**** DATA SHOWN

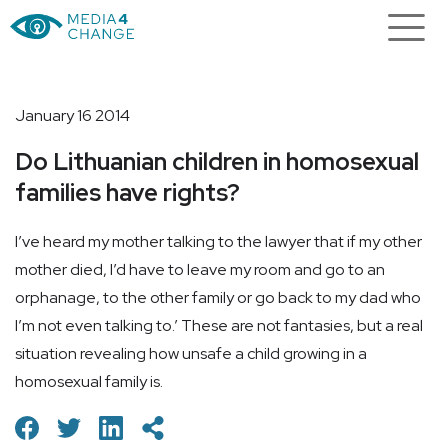
January 16 2014
Do Lithuanian children in homosexual
families have rights?
I’ve heard my mother talking to the lawyer that if my other
mother died, I’d have to leave my room and go to an
orphanage, to the other family or go back to my dad who
I’m not even talking to.’ These are not fantasies, but a real
situation revealing how unsafe a child growing in a
homosexual family is.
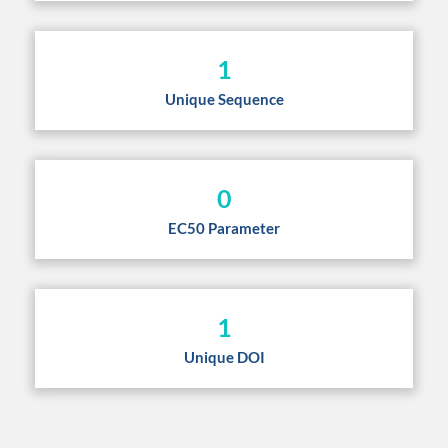
1
Unique Sequence
0
EC50 Parameter
1
Unique DOI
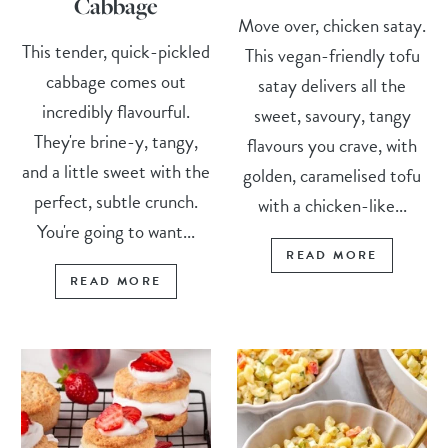
Cabbage
Move over, chicken satay.
This tender, quick-pickled
This vegan-friendly tofu
cabbage comes out
satay delivers all the
incredibly flavourful.
sweet, savoury, tangy
They're brine-y, tangy,
flavours you crave, with
and a little sweet with the
golden, caramelised tofu
perfect, subtle crunch.
with a chicken-like...
You're going to want...
READ MORE
READ MORE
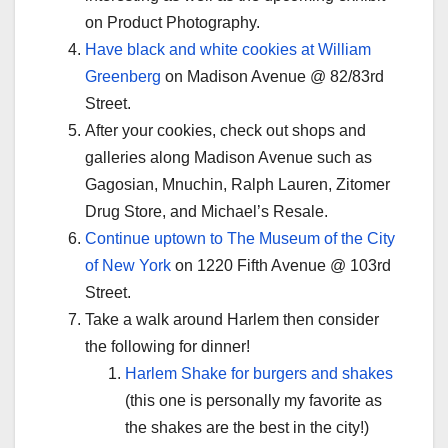
on Product Photography.
Have black and white cookies at William
Greenberg
on Madison Avenue @ 82/83rd
Street.
After your cookies, check out shops and
galleries along Madison Avenue such as
Gagosian, Mnuchin, Ralph Lauren, Zitomer
Drug Store, and Michael’s Resale.
Continue uptown to The Museum of the City
of New York
on 1220 Fifth Avenue @ 103rd
Street.
Take a walk around Harlem then consider
the following for dinner!
Harlem Shake for burgers and shakes
(this one is personally my favorite as
the shakes are the best in the city!)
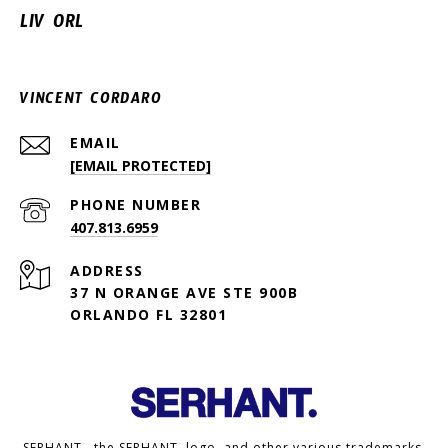
LIV ORL
VINCENT CORDARO
EMAIL
[EMAIL PROTECTED]
PHONE NUMBER
407.813.6959
ADDRESS
37 N ORANGE AVE STE 900B
ORLANDO FL 32801
SERHANT., the SERHANT. logo, and other various trademarks,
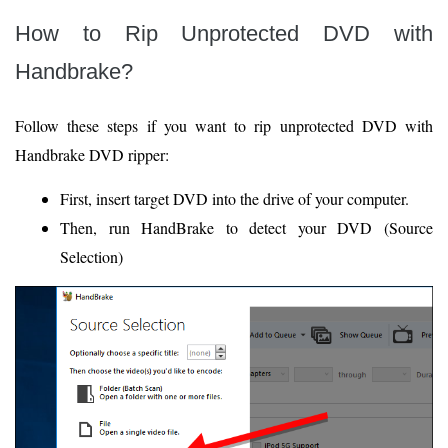
How to Rip Unprotected DVD with
Handbrake?
Follow these steps if you want to rip unprotected DVD with
Handbrake DVD ripper:
First, insert target DVD into the drive of your computer.
Then, run HandBrake to detect your DVD (Source
Selection)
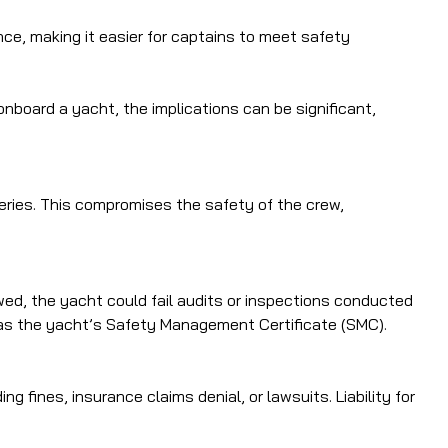
ce, making it easier for captains to meet safety
board a yacht, the implications can be significant,
teries. This compromises the safety of the crew,
owed, the yacht could fail audits or inspections conducted
uch as the yacht’s Safety Management Certificate (SMC).
 fines, insurance claims denial, or lawsuits. Liability for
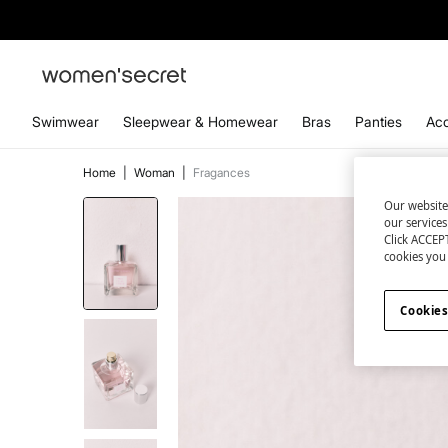
Swimwear
Sleepwear & Homewear
Bras
Panties
Acc
Home
|
Woman
|
Fragances
Our website
our service
Click ACCEPT
cookies you 
Cookies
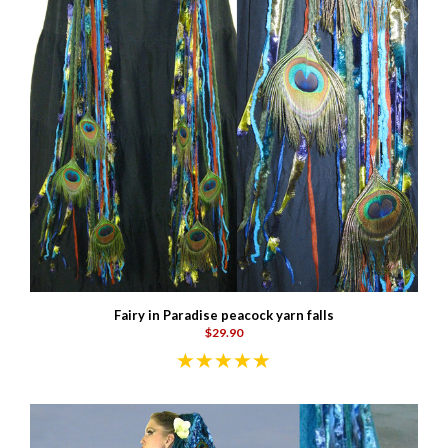
Fairy in Paradise peacock yarn falls
$29.90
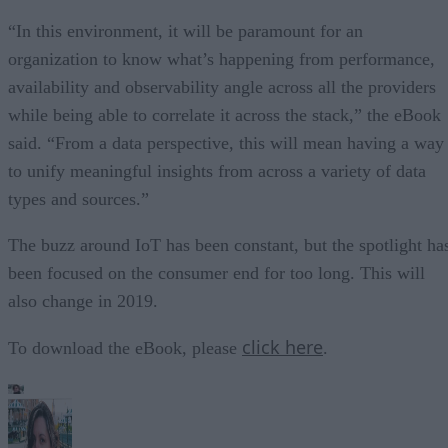
“In this environment, it will be paramount for an
organization to know what’s happening from performance,
availability and observability angle across all the providers
while being able to correlate it across the stack,” the eBook
said. “From a data perspective, this will mean having a way
to unify meaningful insights from across a variety of data
types and sources.”
The buzz around IoT has been constant, but the spotlight ha
been focused on the consumer end for too long. This will
also change in 2019.
click here
To download the eBook, please
.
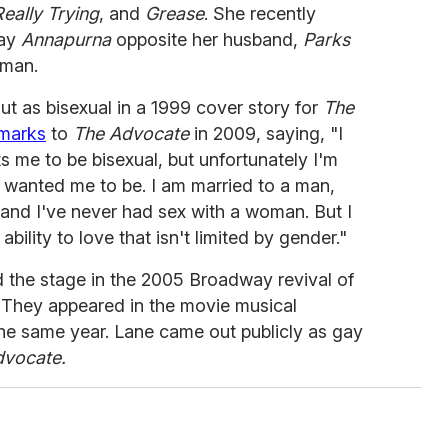
eally Trying
, and
Grease
. She recently
lay
Annapurna
opposite her husband,
Parks
rman.
t as bisexual in a 1999 cover story for
The
emarks
to
The Advocate
in 2009, saying, "I
me to be bisexual, but unfortunately I'm
 wanted me to be. I am married to a man,
and I've never had sex with a woman. But I
ability to love that isn't limited by gender."
d the stage in the 2005 Broadway revival of
. They appeared in the movie musical
he same year. Lane came out publicly as gay
dvocate.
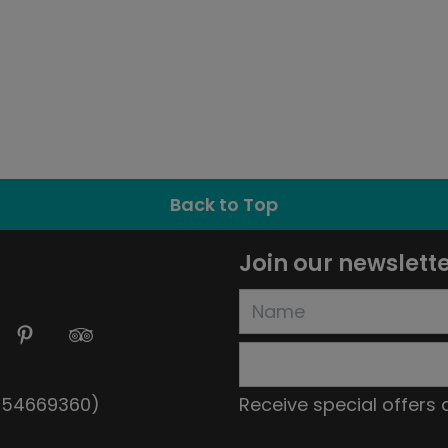
Back to Top
Join our newslett
5154669360)
Receive special offers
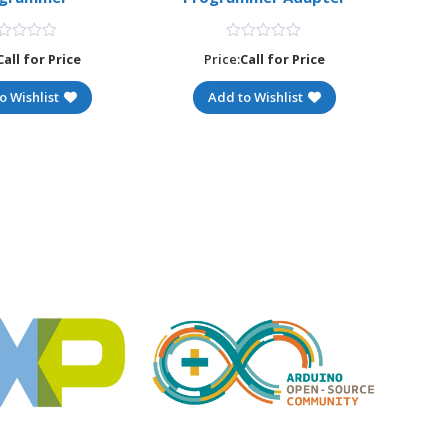
Call for Price
Price:
Call for Price
o Wishlist
Add to Wishlist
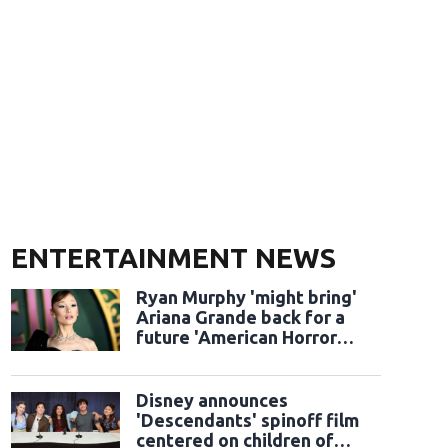
ENTERTAINMENT NEWS
Ryan Murphy 'might bring'
Ariana Grande back for a
future 'American Horror
Story' season
Disney announces
'Descendants' spinoff film
centered on children of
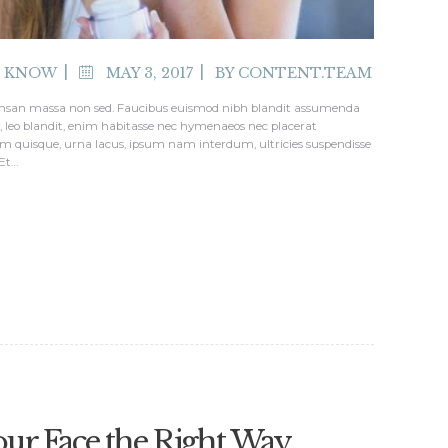
O KNOW
MAY 3, 2017
BY
CONTENT.TEAM
ccumsan massa non sed. Faucibus euismod nibh blandit assumenda
ed, leo blandit, enim habitasse nec hymenaeos nec placerat
m quisque, urna lacus, ipsum nam interdum, ultricies suspendisse
 Et…
our Face the Right Way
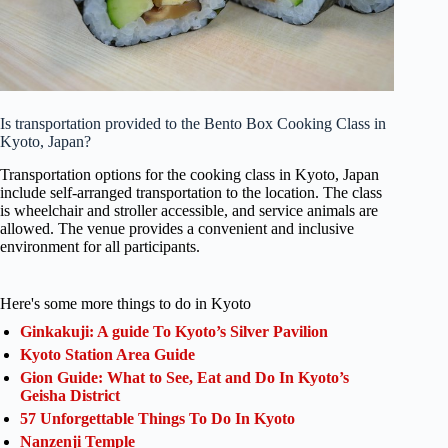
Is transportation provided to the Bento Box Cooking Class in
Kyoto, Japan?
Transportation options for the cooking class in Kyoto, Japan
include self-arranged transportation to the location. The class
is wheelchair and stroller accessible, and service animals are
allowed. The venue provides a convenient and inclusive
environment for all participants.
Here's some more things to do in Kyoto
Ginkakuji: A guide To Kyoto’s Silver Pavilion
Kyoto Station Area Guide
Gion Guide: What to See, Eat and Do In Kyoto’s
Geisha District
57 Unforgettable Things To Do In Kyoto
Nanzenji Temple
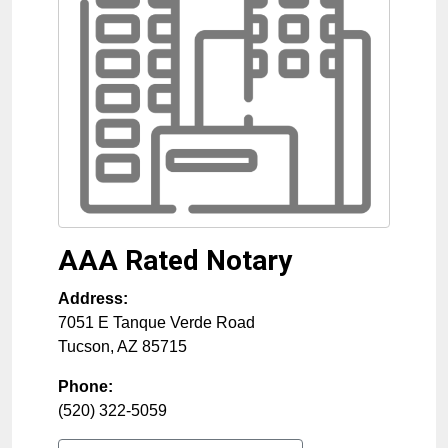
AAA Rated Notary
Address:
7051 E Tanque Verde Road
Tucson
,
AZ
85715
Phone:
(520) 322-5059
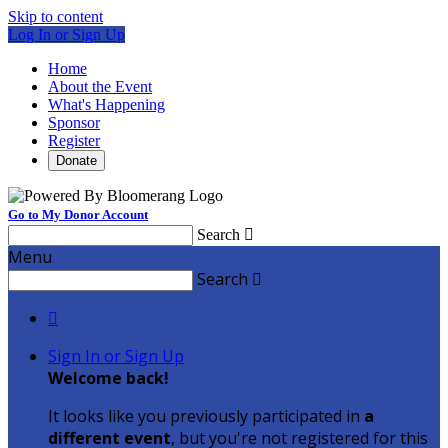
Skip to content
Log In or Sign Up
Home
About the Event
What's Happening
Sponsor
Register
Donate
Go to My Donor Account
Search

Menu
Search


Sign In or Sign Up
Welcome back
!
It looks like you previously participated in
a
different event
, but you're not registered for this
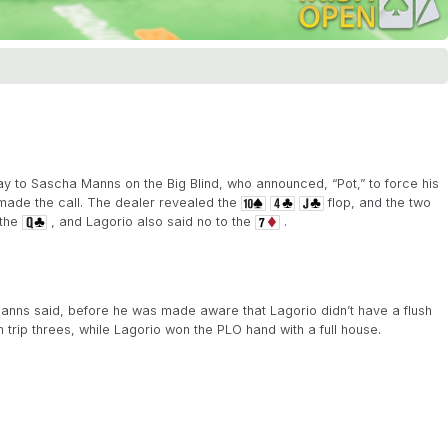
ay to Sascha Manns on the Big Blind, who announced, “Pot,” to force his
o made the call. The dealer revealed the
flop, and the two
 the
, and Lagorio also said no to the
.
Manns said, before he was made aware that Lagorio didn’t have a flush
trip threes, while Lagorio won the PLO hand with a full house.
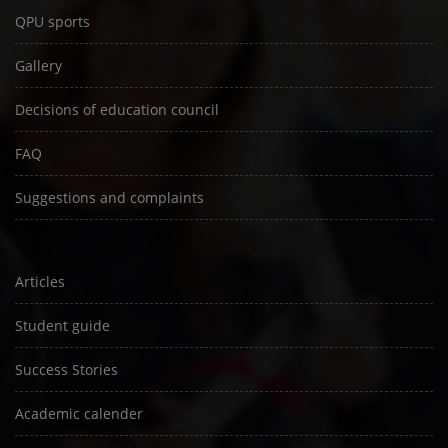
QPU sports
Gallery
Decisions of education council
FAQ
Suggestions and complaints
Articles
Student guide
Success Stories
Academic calender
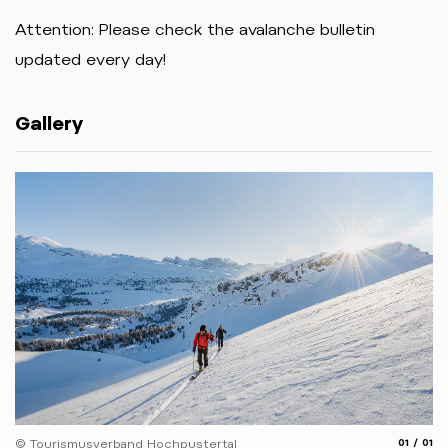
Attention: Please check the avalanche bulletin
updated every day!
Gallery
aria.slide
aria.
© Tourismusverband Hochpustertal
01
01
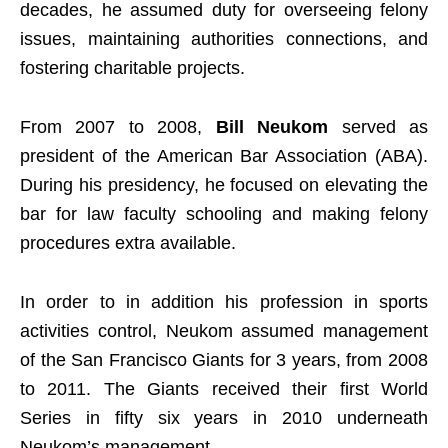
decades, he assumed duty for overseeing felony
issues, maintaining authorities connections, and
fostering charitable projects.
From 2007 to 2008,
Bill Neukom
served as
president of the American Bar Association (ABA).
During his presidency, he focused on elevating the
bar for law faculty schooling and making felony
procedures extra available.
In order to in addition his profession in sports
activities control, Neukom assumed management
of the San Francisco Giants for 3 years, from 2008
to 2011. The Giants received their first World
Series in fifty six years in 2010 underneath
Neukom’s management.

********

→ **PROBLEM REQUIREMENTS**
Once the pictures are set aside, repeat the data above exactly.

→ **RESULT**
January 16 2014
Do Lithuanian children in homosexual
families have rights?
I’ve heard my mother talking to the lawyer that if my other
mother died, I’d have to leave my room and go to an
orphanage, to the other family or go back to my dad who
I’m not even talking to.’ These are not fantasies, but a real
situation revealing how unsafe a child growing in a
homosexual family is.
1
Unique Sequence
0
EC50 Parameter
1
Unique DOI
Cabbage
Move over, chicken satay.
This tender, quick-pickled
This vegan-friendly tofu
cabbage comes out
satay delivers all the
incredibly flavourful.
sweet, savoury, tangy
They're brine-y, tangy,
flavours you crave, with
and a little sweet with the
golden, caramelised tofu
perfect, subtle crunch.
with a chicken-like...
You're going to want...
READ MORE
READ MORE
on Product Photography.
Have black and white cookies at William
Greenberg
on Madison Avenue @ 82/83rd
Street.
After your cookies, check out shops and
galleries along Madison Avenue such as
Gagosian, Mnuchin, Ralph Lauren, Zitomer
Drug Store, and Michael’s Resale.
Continue uptown to The Museum of the City
of New York
on 1220 Fifth Avenue @ 103rd
Street.
Take a walk around Harlem then consider
the following for dinner!
Harlem Shake for burgers and shakes
(this one is personally my favorite as
the shakes are the best in the city!)
LIV ORL
VINCENT CORDARO
EMAIL
[EMAIL PROTECTED]
PHONE NUMBER
407.813.6959
ADDRESS
37 N ORANGE AVE STE 900B
ORLANDO FL 32801
SERHANT., the SERHANT. logo, and other various trademarks,
How to Rip Unprotected DVD with
Handbrake?
Follow these steps if you want to rip unprotected DVD with
Handbrake DVD ripper:
First, insert target DVD into the drive of your computer.
Then, run HandBrake to detect your DVD (Source
Selection)
ce, making it easier for captains to meet safety
board a yacht, the implications can be significant,
teries. This compromises the safety of the crew,
owed, the yacht could fail audits or inspections conducted
uch as the yacht’s Safety Management Certificate (SMC).
 fines, insurance claims denial, or lawsuits. Liability for
Swimwear
Sleepwear & Homewear
Bras
Panties
Acc
Home
|
Woman
|
Fragances
Our website
our service
Click ACCEPT
cookies you 
Cookies
Fairy in Paradise peacock yarn falls
$29.90
“In this environment, it will be paramount for an
organization to know what’s happening from performance,
availability and observability angle across all the providers
while being able to correlate it across the stack,” the eBook
said. “From a data perspective, this will mean having a way
to unify meaningful insights from across a variety of data
types and sources.”
The buzz around IoT has been constant, but the spotlight ha
been focused on the consumer end for too long. This will
also change in 2019.
click here
To download the eBook, please
.
eally Trying
, and
Grease
. She recently
lay
Annapurna
opposite her husband,
Parks
rman.
t as bisexual in a 1999 cover story for
The
emarks
to
The Advocate
in 2009, saying, "I
me to be bisexual, but unfortunately I'm
 wanted me to be. I am married to a man,
and I've never had sex with a woman. But I
ability to love that isn't limited by gender."
d the stage in the 2005 Broadway revival of
. They appeared in the movie musical
he same year. Lane came out publicly as gay
dvocate.
Back to Top
Join our newslett
5154669360)
Receive special offers
Call for Price
Price:
Call for Price
o Wishlist
Add to Wishlist
ENTERTAINMENT NEWS
Ryan Murphy 'might bring'
Ariana Grande back for a
future 'American Horror
Story' season
Disney announces
'Descendants' spinoff film
centered on children of
O KNOW
MAY 3, 2017
BY
CONTENT.TEAM
ccumsan massa non sed. Faucibus euismod nibh blandit assumenda
ed, leo blandit, enim habitasse nec hymenaeos nec placerat
m quisque, urna lacus, ipsum nam interdum, ultricies suspendisse
 Et…
our Face the Right Way
Is transportation provided to the Bento Box Cooking Class in
Kyoto, Japan?
Transportation options for the cooking class in Kyoto, Japan
include self-arranged transportation to the location. The class
is wheelchair and stroller accessible, and service animals are
allowed. The venue provides a convenient and inclusive
environment for all participants.
Here's some more things to do in Kyoto
Ginkakuji: A guide To Kyoto’s Silver Pavilion
Kyoto Station Area Guide
Gion Guide: What to See, Eat and Do In Kyoto’s
Geisha District
57 Unforgettable Things To Do In Kyoto
Nanzenji Temple
AAA Rated Notary
Address:
7051 E Tanque Verde Road
Tucson
,
AZ
85715
Phone:
(520) 322-5059
Skip to content
Log In or Sign Up
Home
About the Event
What's Happening
Sponsor
Register
Donate
Go to My Donor Account
Search

Menu
Search


Sign In or Sign Up
Welcome back
!
It looks like you previously participated in
a
different event
, but you're not registered for this
ay to Sascha Manns on the Big Blind, who announced, “Pot,” to force his
o made the call. The dealer revealed the
flop, and the two
 the
, and Lagorio also said no to the
.
Manns said, before he was made aware that Lagorio didn’t have a flush
trip threes, while Lagorio won the PLO hand with a full house.
QPU sports
Gallery
Decisions of education council
FAQ
Suggestions and complaints
Articles
Student guide
Success Stories
Academic calender
Attention: Please check the avalanche bulletin
updated every day!
Gallery
aria.slide
aria.
© Tourismusverband Hochpustertal
01
01
decades, he assumed duty for overseeing felony
issues, maintaining authorities connections, and
fostering charitable projects.
From 2007 to 2008,
Bill Neukom
served as
president of the American Bar Association (ABA).
During his presidency, he focused on elevating the
bar for law faculty schooling and making felony
procedures extra available.
In order to in addition his profession in sports
activities control, Neukom assumed management
of the San Francisco Giants for 3 years, from 2008
to 2011. The Giants received their first World
Series in fifty six years in 2010 underneath
Neukom’s management.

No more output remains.